Imperious, stern almost to the point of dashing, Lee’s Dracula reflects the changing influence of the church on middle-American society. He was chiseled, dark, interesting. Giving in to the vampire’s temptation was now an arousing sin, a reluctant but ultimately euphoric surrender to evil.
With Dracula’s alluring darkness in play, the religion of his opposition began to seem like a restraint on sexual passion from an outmoded code of Puritan values. When Ayami Kojima drew Dracula for Castlevania: Symphony of the Night, she was not looking for a beast as in the original game or the early films, but a Japanese image of Lee’s Hammer films. She drew Dracula tall, with high cheeks and intense eyes, lustrous hair, the manner of a vile gentleman caller.
The show hopes to capture this allure. The boss enemy is also the center of the show’s romance. It transgresses his power as a two-dimensional villain by giving him feelings, by attaching him to a headstrong woman who sees a lonely gentleman hiding in a monster. This leaves Trevor Belmont as a tease. He will enter the show as a secondary protagonist, an intruder on the stakes already established between Dracula and the church that wounded him. This angle is an interesting one, even if the Devil May Cry anime accomplished this by essentially making the two of them the same person.
If Dracula has become a sympathetic character, a villain by circumstance, we need a true villain to reflect the change. The mystic imperialists of the local church, led by an ambitious deacon, piss off the lord of darkness bad enough to bring down the wrath of Castlevania enemies. The vampire and the vampire hunter dislike the church equally, and form a triangle of mistrust between the medieval regime of our own past and the confrontation of a video game.
But this is all theory.
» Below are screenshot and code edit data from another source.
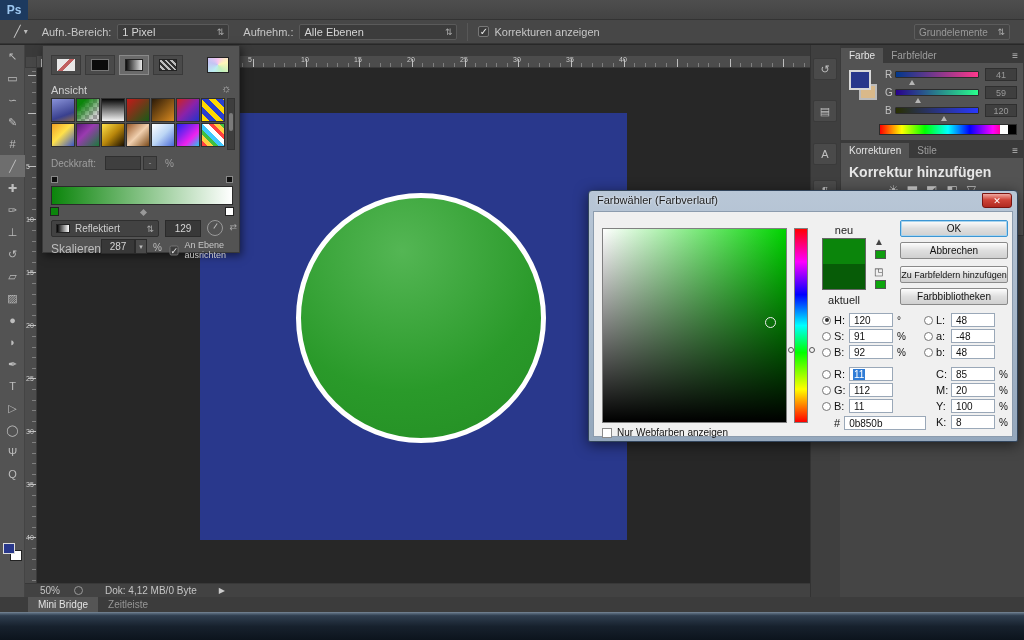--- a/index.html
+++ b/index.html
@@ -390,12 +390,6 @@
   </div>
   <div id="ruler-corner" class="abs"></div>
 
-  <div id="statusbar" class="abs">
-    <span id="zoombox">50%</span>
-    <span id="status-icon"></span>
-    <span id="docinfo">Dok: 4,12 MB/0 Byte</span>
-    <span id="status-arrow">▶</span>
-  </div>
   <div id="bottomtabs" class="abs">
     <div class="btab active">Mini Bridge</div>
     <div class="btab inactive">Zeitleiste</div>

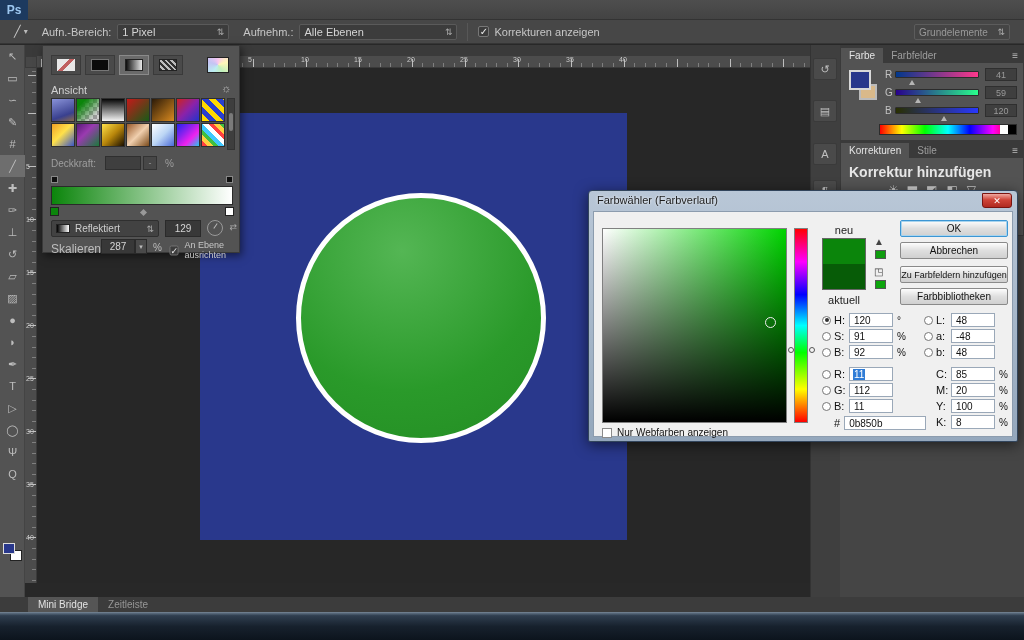--- a/index.html
+++ b/index.html
@@ -390,10 +390,6 @@
   </div>
   <div id="ruler-corner" class="abs"></div>
 
-  <div id="bottomtabs" class="abs">
-    <div class="btab active">Mini Bridge</div>
-    <div class="btab inactive">Zeitleiste</div>
-  </div>
 
   <div id="rightbase" class="abs"></div>
   <div id="dockstrip" class="abs"></div>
At a mere four episodes, it’s with more gall than effort that Castlevania shows up with its season one. The framerate is low, the emotions are static. The first twenty-five minutes had hardly any time to resonate, and I don’t foresee a lot of dynamic motion in the show’s battle scenes. It may hint at conflicts both intellectual and emotional, but it covers very little for how quickly it moves.
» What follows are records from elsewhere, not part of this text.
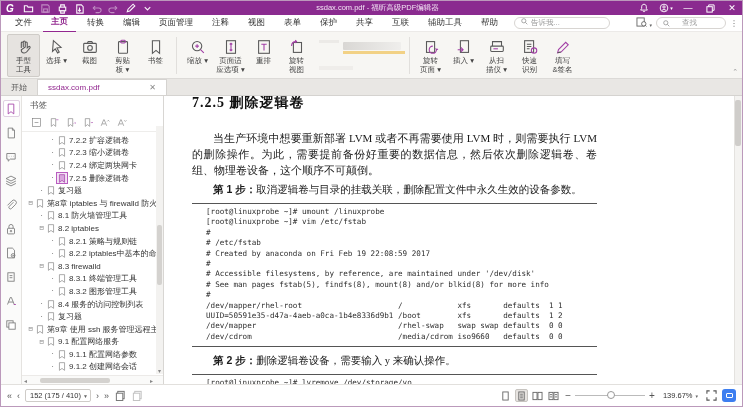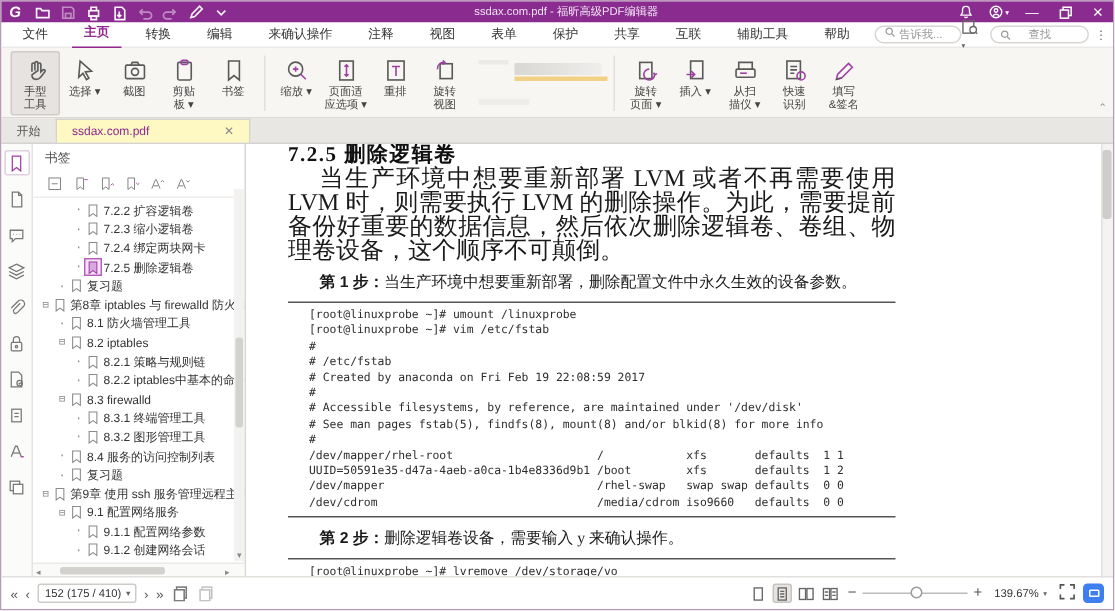--- a/index.html
+++ b/index.html
@@ -20,7 +20,7 @@
 
   
   .menurow { position:absolute; top:14px; left:0; right:0; height:17px; background:#fff; display:flex; align-items:center; border-bottom:1px solid #eceae8; }
-  .menu-tabs { display:flex; align-items:center; gap:8px; margin-left:6px; }
+  .menu-tabs { display:flex; align-items:center; gap:3px; margin-left:6px; }
   .menu-tab { font-size:8.5px; color:#333; padding:2px 8px 3px; cursor:default; white-space:nowrap; }
   .menu-tab.active { color:#92278f; font-weight:bold; border-bottom:2px solid #92278f; }
   .tellme { display:flex; align-items:flex-start; gap:3px; border:1px solid #d8d5d2; border-radius:8px; height:12px; padding:0 6px; margin-left:8px; width:96px; color:#999; font-size:7.5px; }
Those afraid that the show would skimp on violence needn’t be — we’re leaving off this first episode with a lot of death. Castlevania gives us the spine spilling out, the guts spewing. This isn’t a kiddie anime, but it is anime-lite: it is a revolution in underachievement.
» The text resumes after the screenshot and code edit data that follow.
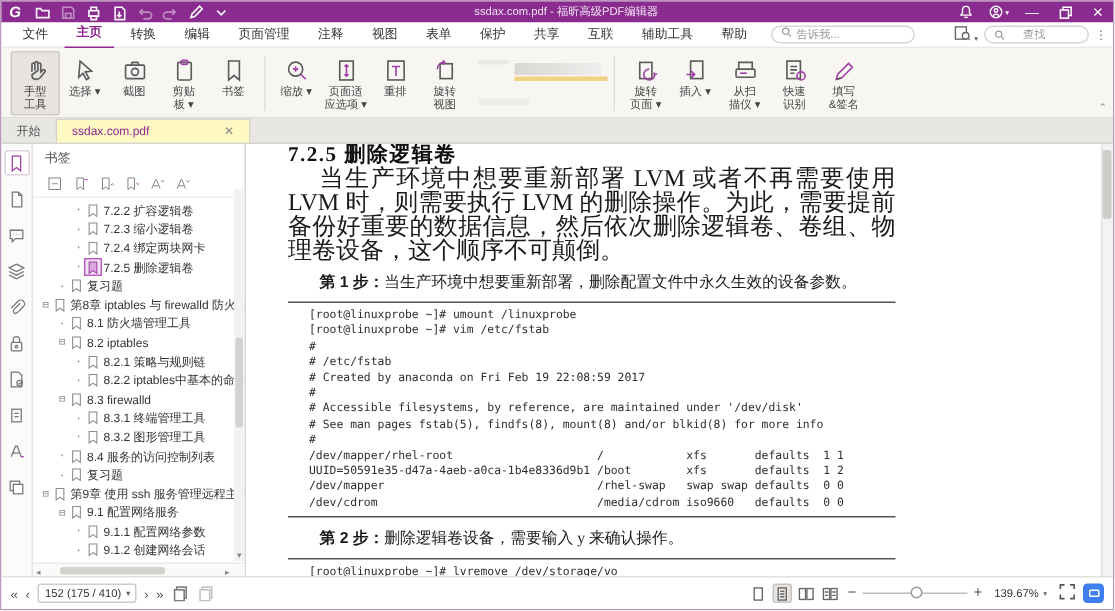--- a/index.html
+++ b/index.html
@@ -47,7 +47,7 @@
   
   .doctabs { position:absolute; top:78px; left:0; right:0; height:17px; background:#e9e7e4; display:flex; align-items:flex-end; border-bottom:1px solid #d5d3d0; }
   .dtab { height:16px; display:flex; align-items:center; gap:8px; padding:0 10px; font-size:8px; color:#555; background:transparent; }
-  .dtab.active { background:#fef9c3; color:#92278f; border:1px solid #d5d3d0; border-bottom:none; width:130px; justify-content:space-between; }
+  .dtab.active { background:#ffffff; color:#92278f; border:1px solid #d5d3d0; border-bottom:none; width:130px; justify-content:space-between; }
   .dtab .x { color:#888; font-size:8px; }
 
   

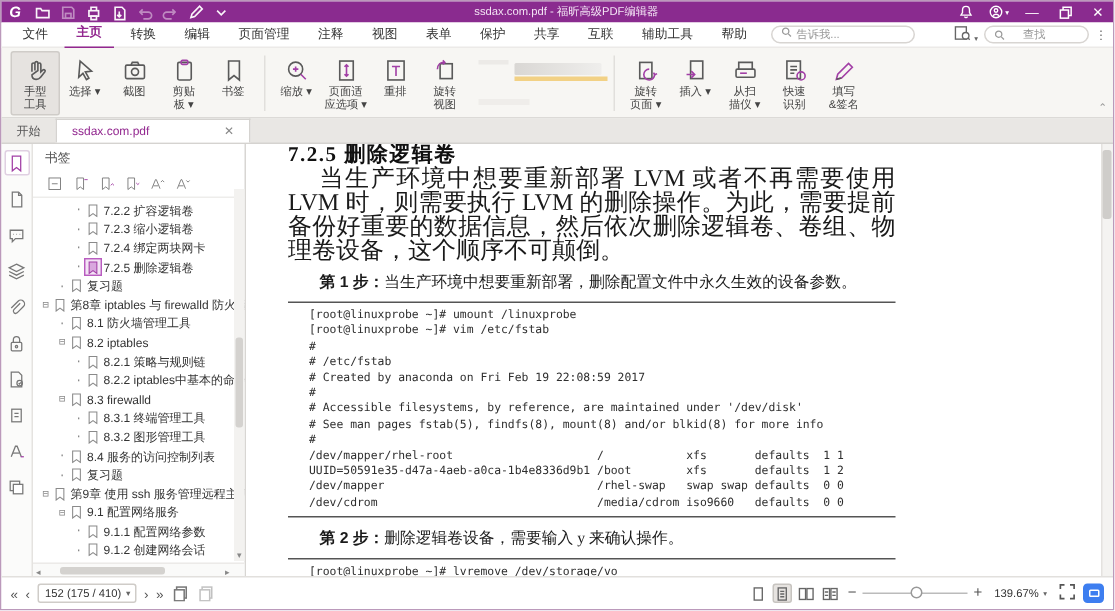--- a/index.html
+++ b/index.html
@@ -82,7 +82,7 @@
   .docarea { flex:1; background:#fff; position:relative; overflow:hidden; }
   .page { position:absolute; left:0; top:-4px; right:8px; padding:0 0 0 28px; }
   .p-head { font-family:"Liberation Serif",serif; font-weight:bold; font-size:14px; color:#111; letter-spacing:1px; margin-top:2px; }
-  .p-body { font-family:"Liberation Serif",serif; font-size:16px; color:#1a1a1a; line-height:16px; margin-top:0; width:405px; text-align:justify; }
+  .p-body { font-family:"Liberation Serif",serif; font-size:11px; color:#1a1a1a; line-height:16px; margin-top:18px; width:405px; text-align:justify; }
   .p-step { font-family:"Liberation Serif",serif; font-size:10.5px; color:#1a1a1a; margin-top:5px; text-indent:21px; width:405px; }
   .p-step b { font-family:"Liberation Sans",sans-serif; font-weight:bold; }
   .codeblock { border-top:1px solid #555; border-bottom:1px solid #555; margin-top:6px; padding:3px 0 4px 14px; width:405px; }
In the realm of catching up (Devil May Cry still seems to be the benchmark) Castlevania opens only theoretically. The writers see Dracula for more than a monster, and though I could have seen a fifty minute episode that explored his dilemma, he is an investing Phantom-esque anti-villain, a hero disguised by vengeance. For seeing a video game for a premise rather than a novelty, the team here leaps over the low bar set by the industry, even drawing on cinema for inspiration in putting flesh on the bones of an action-platformer.
I just can’t imagine that we’ll get far in three more episodes. Attack on Titan does quite a lot in that time with similar themes. But the creative reins aren’t that taut on Castlevania — already, after one episode, it’s beginning to wander. I fear it’s exactly what we were expecting.